Rheinische Post Duesseldorf Meerbusch
„Eltern sollten klare Regeln aufstellen“
Die Drogenbeauftragte der Regierung über Digitalsucht bei Kindern und das Rauchen in der Pandemie. Frau Ludwig, wie geht es Kindern und Jugendlichen in der Corona-Pandemie?
LUDWIG Wir haben mit vielen Kinderund Jugendärzten gesprochen. Alle sagen, dass es eine schwierige Situation ist, wenn Schulen und Kitas Kinder über Wochen nicht zu Gesicht bekommen. Im ersten Lockdown waren auch Spiel- und Bolzplätze abgesperrt. Daraus hat man gelernt, nun sind sie in Begleitung Erwachsener offen. Das ist für viele Familien sehr notwendig. Ich verhehle nicht: Für mich sind die Schulschließungen der härteste Brocken in diesem erneuten Lockdown, das möchte ich mit aller Deutlichkeit sagen.
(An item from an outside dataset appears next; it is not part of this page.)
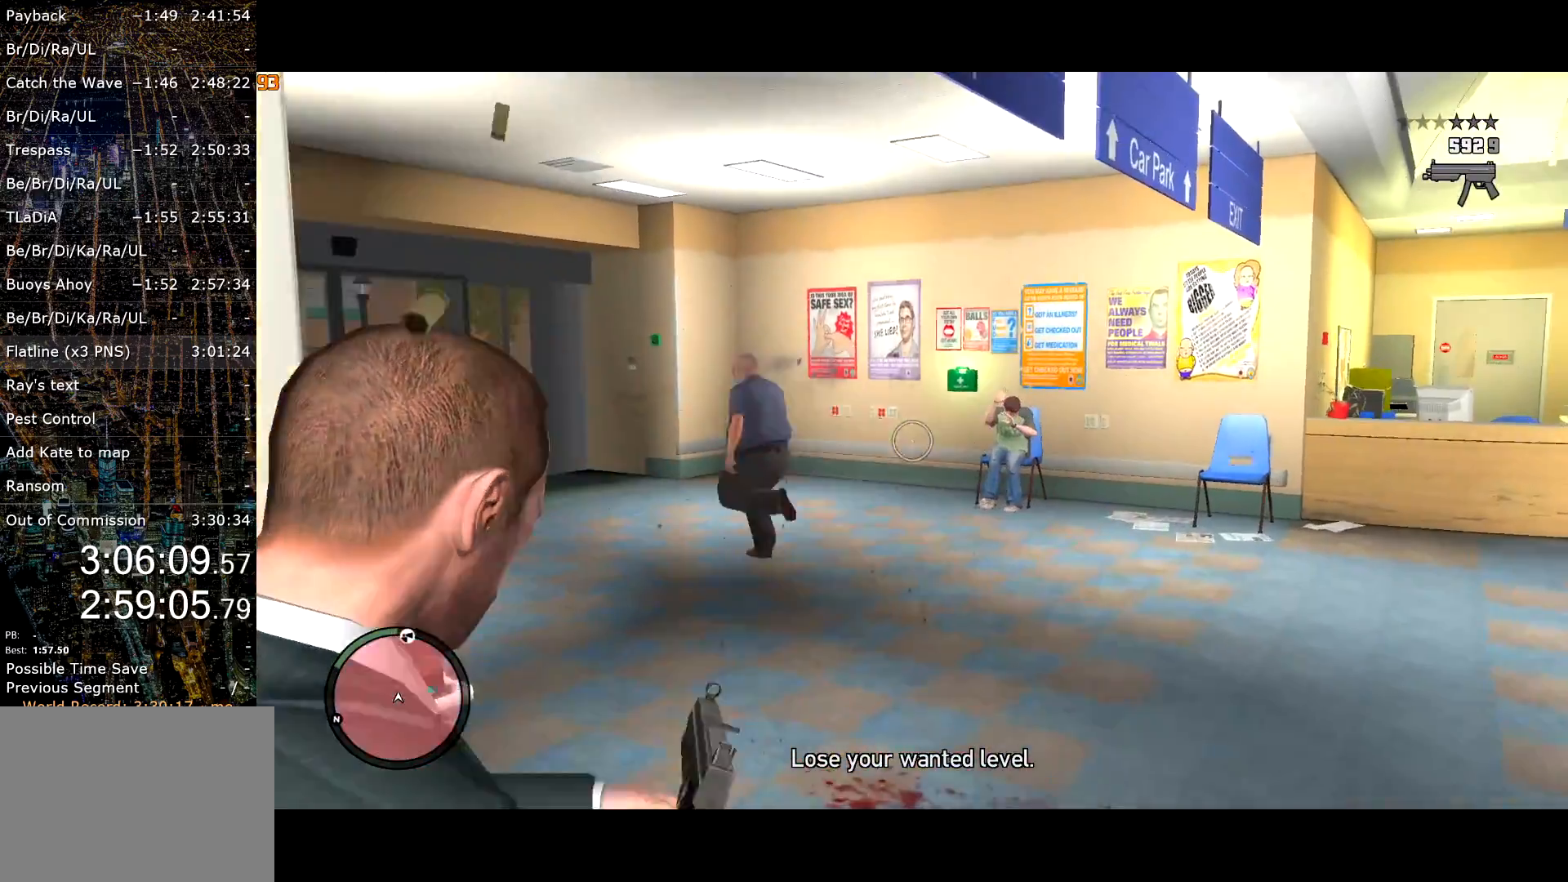
{"keys": ["shift", "w"], "mouse": [], "events": [[150, "mouse_right", "up"]]}
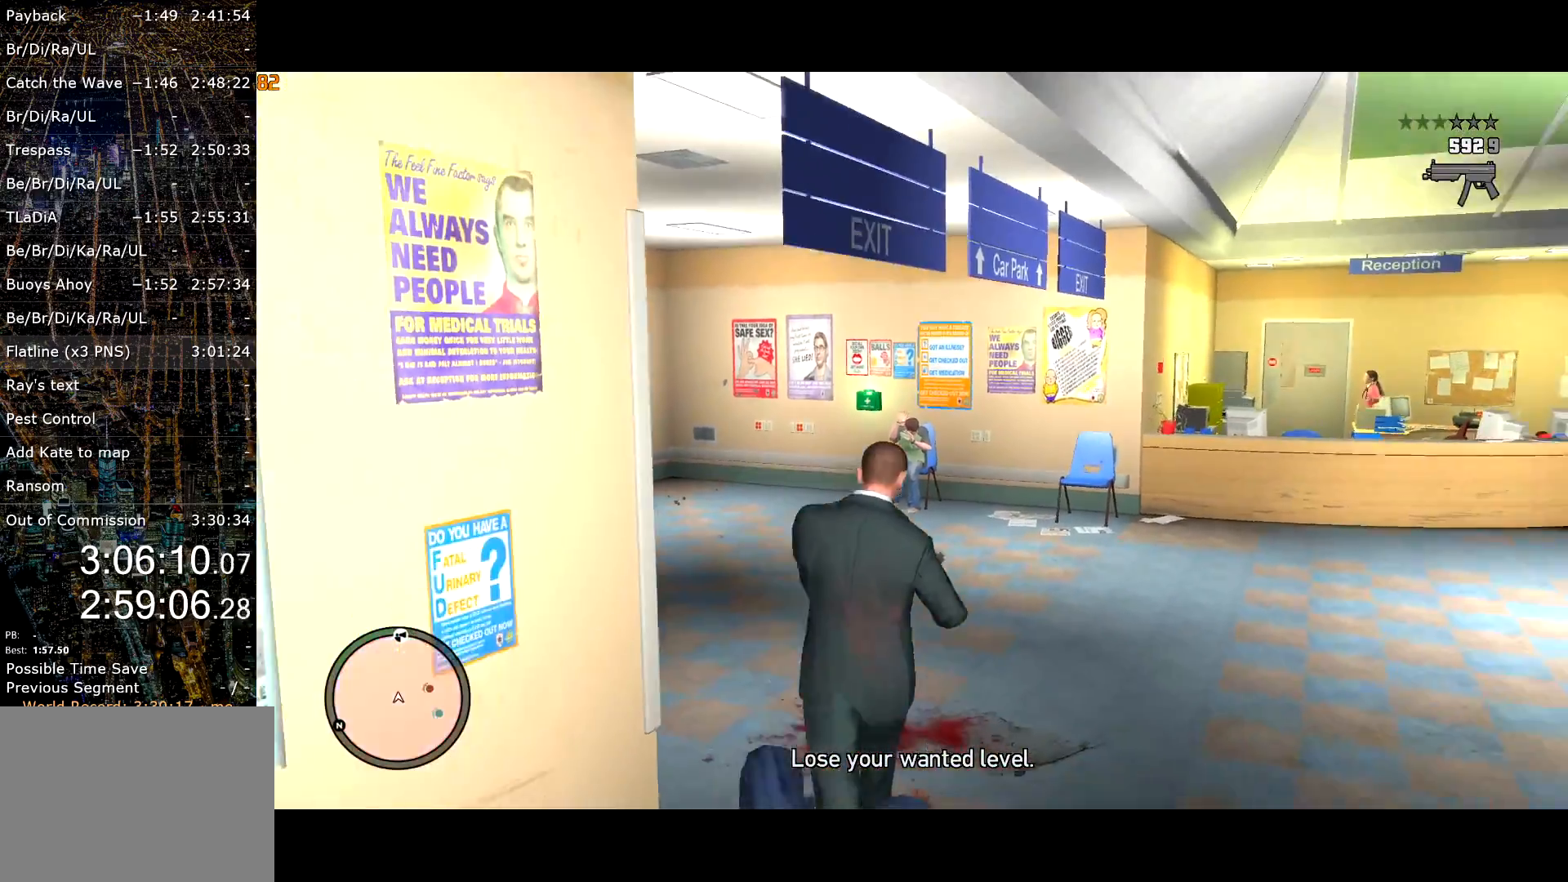
{"keys": ["shift", "w"], "mouse": [], "events": []}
Für alle Kinder, egal ob aus stabilen oder nicht stabilen Verhältnissen, ist diese Lage schwierig. Kinder brauchen Kinder. Und Kinder brauchen auch Lehrer und Erzieher.
Also wäre es besonders wichtig, ab dem 10. Januar die Schulen wieder zu öffnen?
LUDWIG Absolut. Für mich ist das unter bildungspolitischen, aber vor allem sozialen Aspekten eine Hauptforderung. Und zwar nicht nur, weil die Eltern wieder arbeiten gehen sollen, sondern ich will eine Generation Corona vermeiden. Wir haben eine Verantwortung dafür, dass es wieder zu Präsenzbildung und geregelten Abläufen kommt.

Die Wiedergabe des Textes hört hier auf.